You can structure coroutines with a context so the runtime has an idea when it can drop them or cancel them. Really nice if you have things like game objects with their own lifecycles.
Lol, no thanks. People are using coroutines exactly to avoid callback hell. I have rewritten my own C++ ASIO networking code from callback to coroutines (asio::awaitable) and the difference is night and day!
I just don’t agree that it always becomes a state machine hell. I even did this in C++03 code before lambdas. And honestly, because it was easy to write careless spaghetti code, it required a lot more upfront thought into code organization than just creating lambdas willy-nilly. The resulting code is verbose, but then again C++ itself is a fairly verbose language.
The Unity editor does not let you examine the state hidden in your closures or coroutines. (And the Mono debugger is a steaming pile of shit.)
Just put your state in visible instance variables of your objects, and then you will actually be able to see and even edit what state your program is in. Stop doing things that make debugging difficult and frustratingly opaque.
Use Rider or Visual Studio. Debugging coroutines should be easy. You just can't step over any yield points so you need to break after execution is resumed. It's mildly tedious but far from impossible.
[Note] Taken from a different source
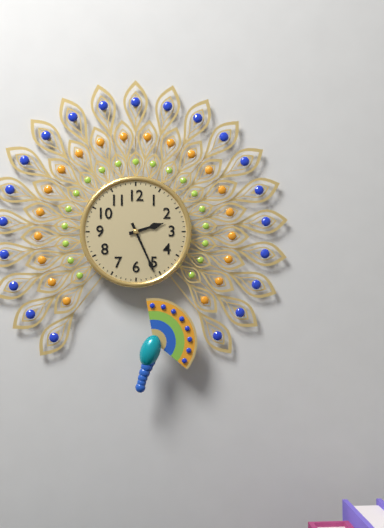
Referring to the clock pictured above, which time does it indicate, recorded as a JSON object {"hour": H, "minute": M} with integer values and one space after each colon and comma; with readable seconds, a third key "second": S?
{"hour": 2, "minute": 26}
In all of my years of professional game dev, I can verify that this is not even remotely true. They're used basically everywhere. They're very common when you need something to update for a set period of time but managing the state outside a very local context would just make the code a mess.
Unity's own documentation for changing scenes uses coroutines
Echoing the thoughts of the only current sibling comment: lots of "serious" developers (way to gatekeep here) definitely use coroutines, when they make sense. As mentioned, it's one of the best ways to have something update each frame for a short period of time, then neatly go away when it's not needed anymore. Very often, the tiny performance hit you take is completely outweighed by the maintanability/convenience.
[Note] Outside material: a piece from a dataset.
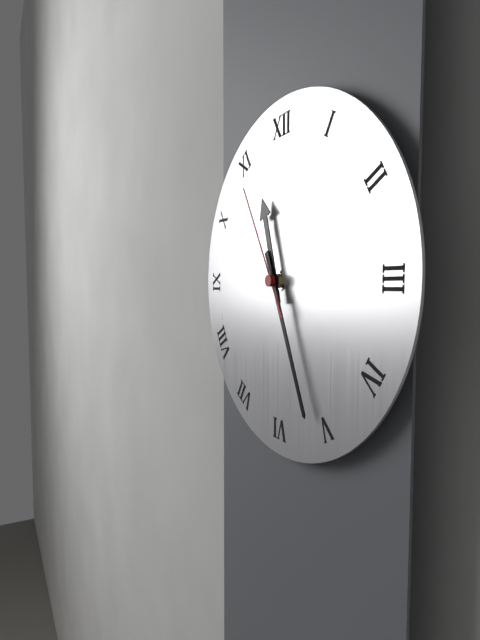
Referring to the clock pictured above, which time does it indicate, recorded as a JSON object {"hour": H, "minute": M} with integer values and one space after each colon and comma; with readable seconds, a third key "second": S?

...and then crash when any object it was using gets deleted while it's still running, like when the game changes scenes, but it becomes a manual, error-prone process to track down and stop all the coroutines holding on to references, that costs much more effort than it saves.
I've been a serious Unity developer for 16 years, and I avoid coroutines like the plague, just like other architectural mistakes like stringly typed SendMessage, or UnityScript.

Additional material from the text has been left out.